As surgeons in training, we can predict a fall in clinical and surgical training opportunity of 50-70 per cent.

We have clearly demonstrated these concerns to the HSEA, RCSI and IMO and our training bodies and worked strenuously to avoid this. We have achieved a degree of consensus with (committed management representatives from) the Department of Health and Children, the RCSI, the IMO.

If the proposals worked out are completely ignored and crisis ensues, where does responsibility lie? Whom does such a crisis benefit? The patients and junior doctors? Probably not, they are stressed enough already, they are the most vulnerable groups, and they have the most to lose.

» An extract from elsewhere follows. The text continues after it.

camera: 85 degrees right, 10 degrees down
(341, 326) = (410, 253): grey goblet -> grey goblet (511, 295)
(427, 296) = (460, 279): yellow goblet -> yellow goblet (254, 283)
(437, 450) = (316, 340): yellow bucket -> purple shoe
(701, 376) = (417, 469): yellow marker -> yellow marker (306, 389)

Perhaps it benefits the Minister and the HSEA, who get to blame it all, as usual, on the doctors, an easy target. It's a cheap shot, and it is clear that already the media spin and PR battle is directed this way.

Fair play to them, they are the professionals in playing the media game.

Perhaps a crisis will aid the Minister in his negotiations with the Department of Finance to fund the improved health service this country deserves and has long waited for.

What are the facts, in all this spin?

1. Repeated letters to your paper point to deficiencies in service and structure in a wide variety of areas of health service responsibility.

2. It is a fact that all medical groups and interested parties, through repeated consultative proceedings and many published reports, are in broad agreement with the Department and current Minister on the reforms needed, but where is the funding?

3. It is unfortunate that long-standing industrial relations difficulties between Government and the HSEA on the one hand, and the IMO and IHCA on the other, have soured the atmosphere at such a critical time. Both sides may be attempting to use the directive to gain leverage in this industrial relations process.

But fundamentally the challenge posed by the directive is not about industrial relations, it is about maintaining continuous safe patient care and standards of training and practice.

This is what we and the Royal Colleges in Ireland are about, this is a very serious difficulty that we face. It is possible to work towards a solution and this needs to be continued in a co-operative manner, regardless of the date. - Yours etc.,

RONAN CAHILL, PATRICK J. KIELY, DYLAN MURRAY, PETER WALSHE, DIARMUID MURPHY, CARMEL MALONE, FRANK O'BRIEN, BRIAN MANNING, MICHAEL KELLEHER FRCSI, Senior Specialist Registrars in Surgical Training, Irish Higher Surgical Training Group Committee, Royal College of Surgeons of Ireland, Dublin 2.